Information Value and Weight of Evidence Analysis
Information Value analysis is a data exploration technique that helps determine which columns in a data set have predictive power or influence on the value of a specified dependent variable.
See Information Value operator for more information.
Information value analysis is a popular tool for banks, for example, providing a set of variables that help determine which credit card customers are most likely to default. The Information Value operator defines IV and WOE as follows:
- IV - A numerical value that quantifies the predictive power of an independent continuous variable x in capturing the binary dependent variable y. IV is helpful for reducing the number of variables as an initial step in preparing for Logistic Regression, especially when there are a large amount of potential variables. IV is based on an analysis of each individual independent variable in turn without considering other predictor variables.
- WOE - Closely related to the IV value, WOE measures the strength of each grouped attribute in predicting the desired value of the Dependent Variable.

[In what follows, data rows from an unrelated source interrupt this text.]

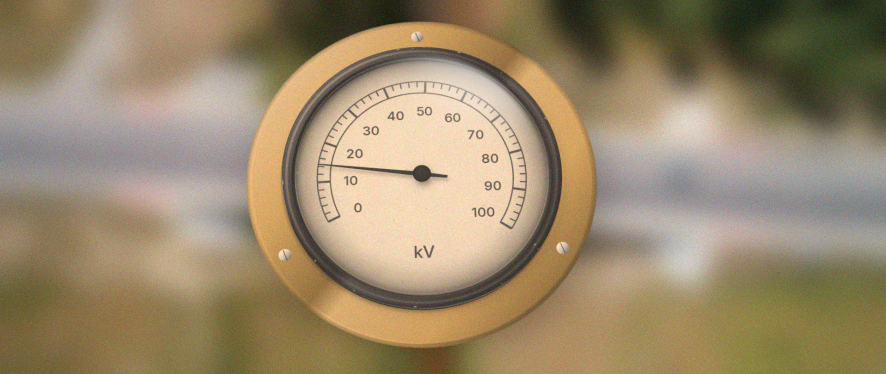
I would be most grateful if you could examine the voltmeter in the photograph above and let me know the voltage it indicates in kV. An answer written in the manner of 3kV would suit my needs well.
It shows 14kV
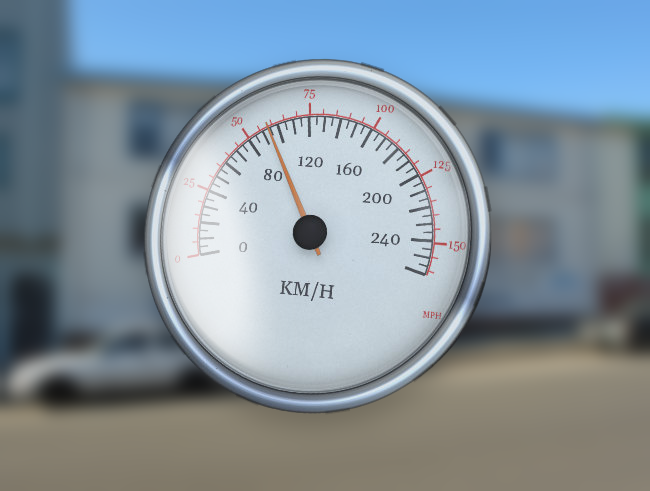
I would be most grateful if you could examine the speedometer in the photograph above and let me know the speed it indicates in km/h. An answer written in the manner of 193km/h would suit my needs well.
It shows 95km/h
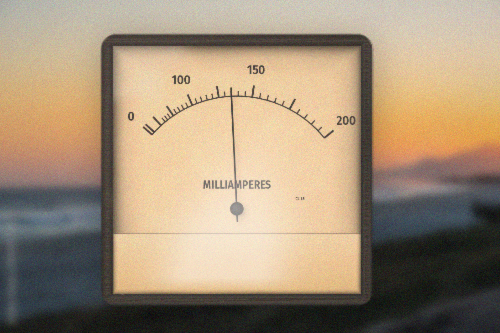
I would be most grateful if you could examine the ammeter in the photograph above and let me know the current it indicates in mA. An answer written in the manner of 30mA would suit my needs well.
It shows 135mA
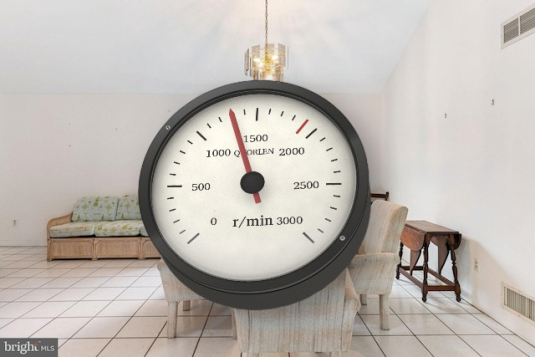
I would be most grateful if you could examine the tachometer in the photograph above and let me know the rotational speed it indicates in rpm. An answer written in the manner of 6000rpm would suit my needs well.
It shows 1300rpm
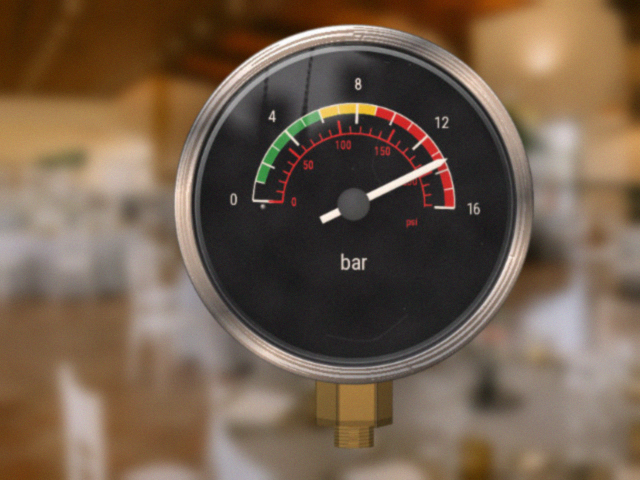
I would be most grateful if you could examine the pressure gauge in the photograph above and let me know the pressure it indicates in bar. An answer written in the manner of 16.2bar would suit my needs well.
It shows 13.5bar
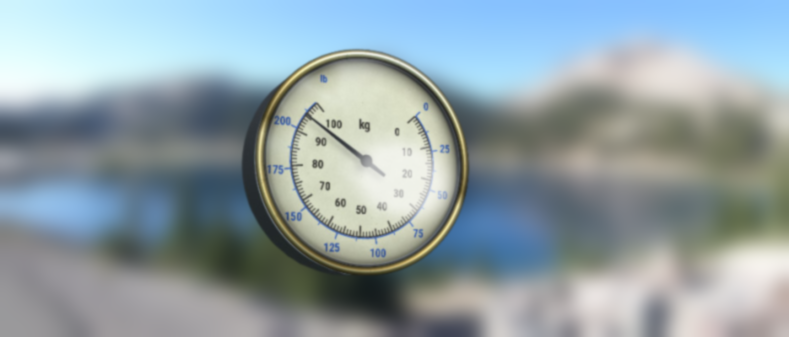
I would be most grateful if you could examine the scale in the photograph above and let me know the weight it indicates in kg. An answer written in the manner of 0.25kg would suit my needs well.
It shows 95kg
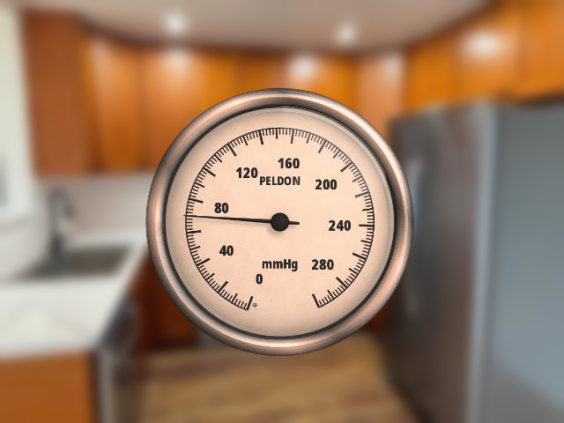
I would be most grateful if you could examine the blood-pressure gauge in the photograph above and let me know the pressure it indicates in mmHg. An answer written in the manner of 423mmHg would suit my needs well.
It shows 70mmHg
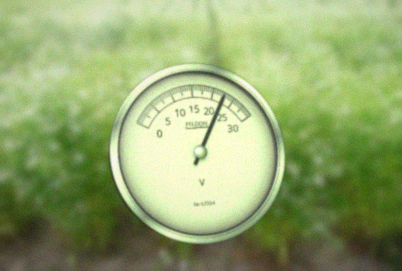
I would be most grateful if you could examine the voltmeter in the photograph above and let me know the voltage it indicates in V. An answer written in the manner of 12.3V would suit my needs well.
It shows 22.5V
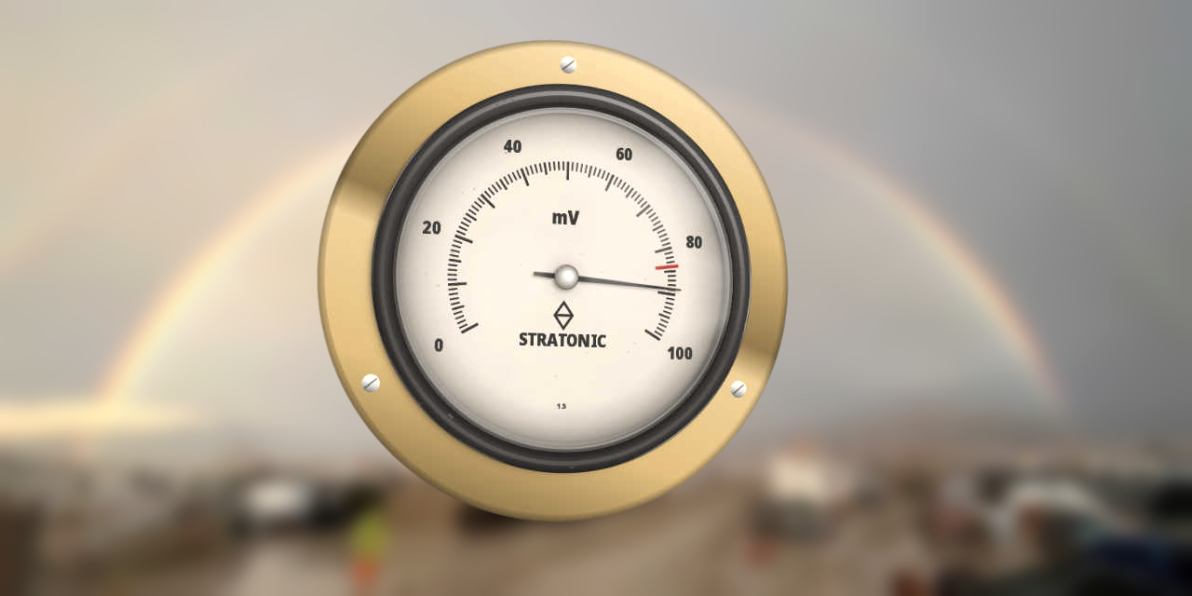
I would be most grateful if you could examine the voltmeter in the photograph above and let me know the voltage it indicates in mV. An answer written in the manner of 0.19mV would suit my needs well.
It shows 89mV
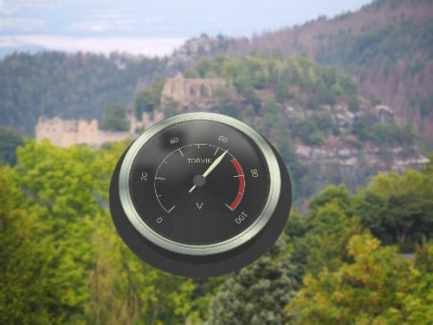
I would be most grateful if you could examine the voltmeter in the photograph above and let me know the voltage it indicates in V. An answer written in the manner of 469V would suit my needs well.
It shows 65V
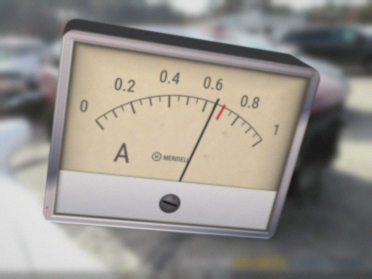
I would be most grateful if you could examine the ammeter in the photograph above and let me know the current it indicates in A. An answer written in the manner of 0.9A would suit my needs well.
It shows 0.65A
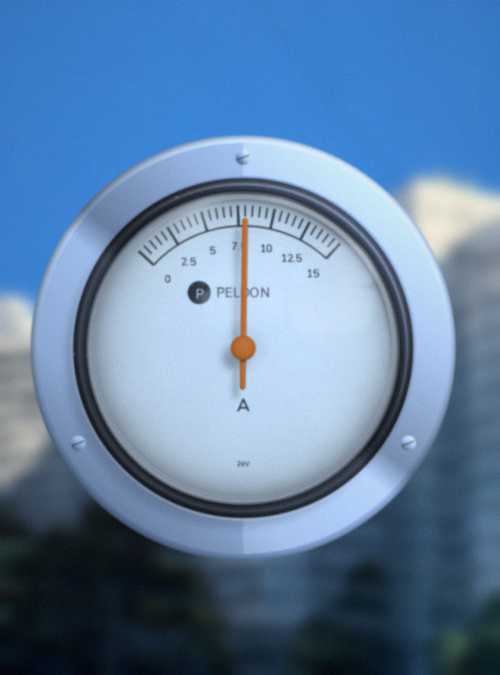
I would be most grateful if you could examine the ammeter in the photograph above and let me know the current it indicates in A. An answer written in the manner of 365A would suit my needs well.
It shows 8A
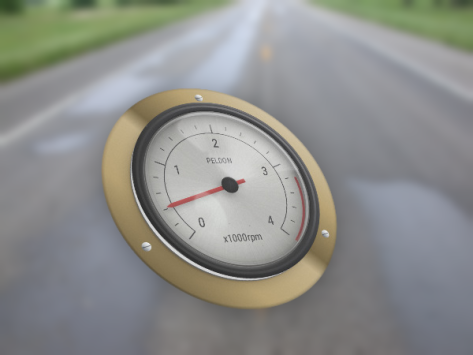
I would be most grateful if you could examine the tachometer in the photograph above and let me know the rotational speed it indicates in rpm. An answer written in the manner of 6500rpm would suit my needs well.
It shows 400rpm
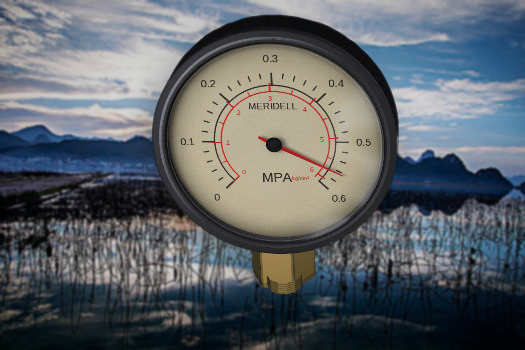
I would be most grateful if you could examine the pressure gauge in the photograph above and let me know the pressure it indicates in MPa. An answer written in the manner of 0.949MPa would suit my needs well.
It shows 0.56MPa
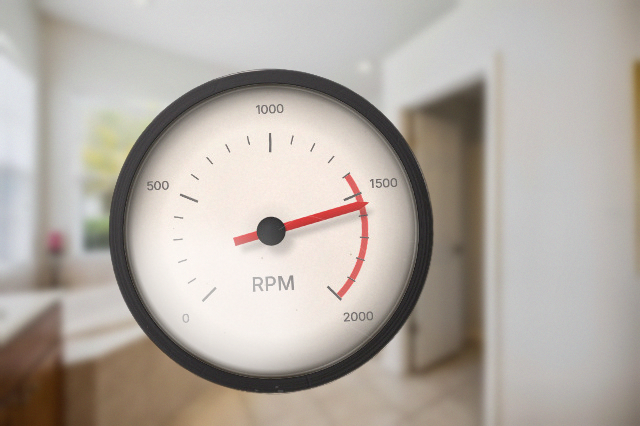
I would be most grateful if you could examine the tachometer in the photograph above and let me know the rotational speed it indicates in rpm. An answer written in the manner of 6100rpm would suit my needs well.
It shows 1550rpm
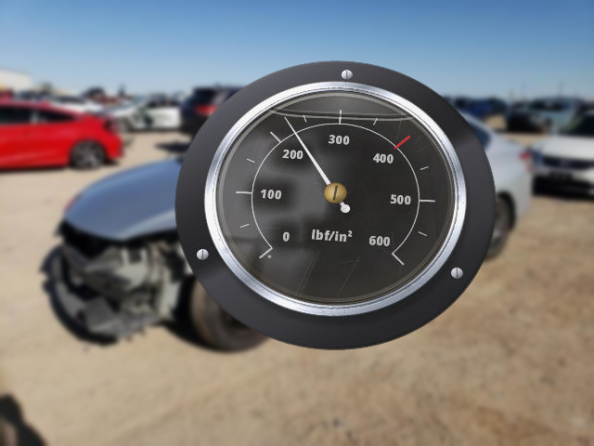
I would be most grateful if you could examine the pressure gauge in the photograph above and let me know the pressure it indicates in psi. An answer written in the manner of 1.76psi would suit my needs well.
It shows 225psi
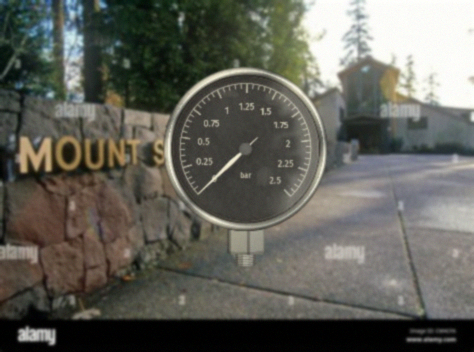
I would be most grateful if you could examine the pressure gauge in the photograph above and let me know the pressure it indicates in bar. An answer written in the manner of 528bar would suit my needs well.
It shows 0bar
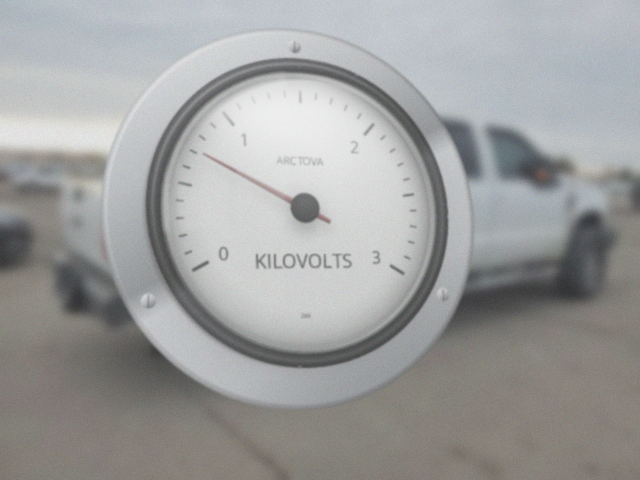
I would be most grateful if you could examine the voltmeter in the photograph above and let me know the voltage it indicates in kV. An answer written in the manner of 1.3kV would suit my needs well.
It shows 0.7kV
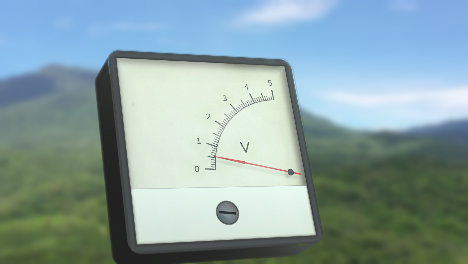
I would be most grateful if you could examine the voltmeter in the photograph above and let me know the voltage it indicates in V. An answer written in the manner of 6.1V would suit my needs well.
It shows 0.5V
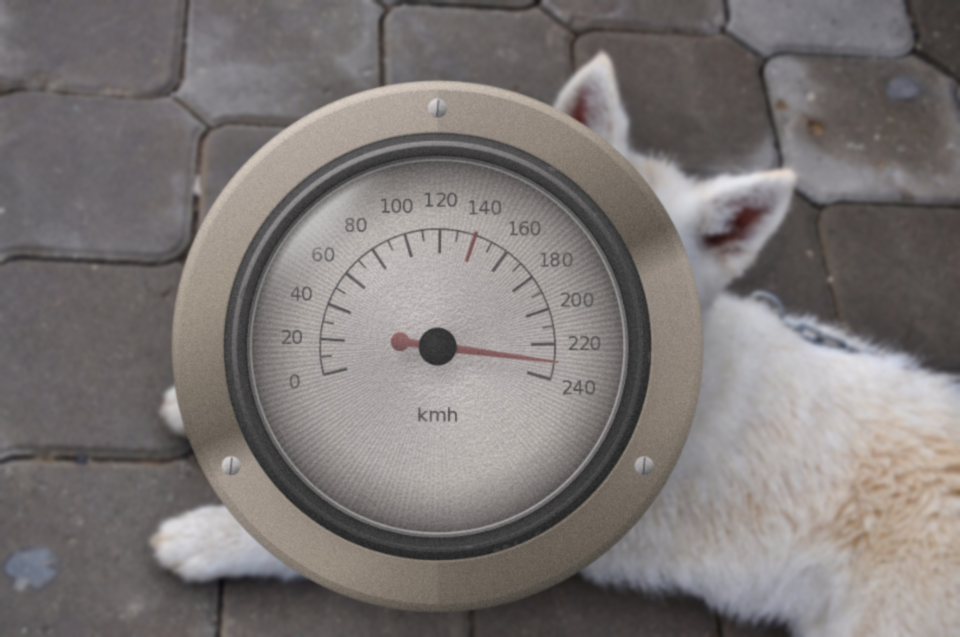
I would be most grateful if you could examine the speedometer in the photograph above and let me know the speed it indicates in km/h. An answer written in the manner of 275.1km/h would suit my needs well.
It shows 230km/h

The following table provides a standard rule of thumb for using the Information Value to understand the predictive power of each variable.
Information Value | Predictive Power |
---|---|
< 0.02 | Useless |
0.02 - 0.1 | Weak |
0.1 - 0.3 | Medium |
0.3 - 0.5 | Strong |
> 0.5 | Suspiciously good; too good to be true |
Typically, variables with medium and strong predictive powers are selected for model development. However, some schools of thought would advocate just the variables with medium IVs for a broad based model development.
In the above example, the times 90 days late, times 30 days late over 2 years, age, number of dependents, and education level of each person was assessed to see how predictive of paying late on a loan that variable was. Using the suggested results assessment chart above, number of times 30 days late over 2 years is a medium predictor (IV=0.13231212) of whether the person would pay late on a loan in the future.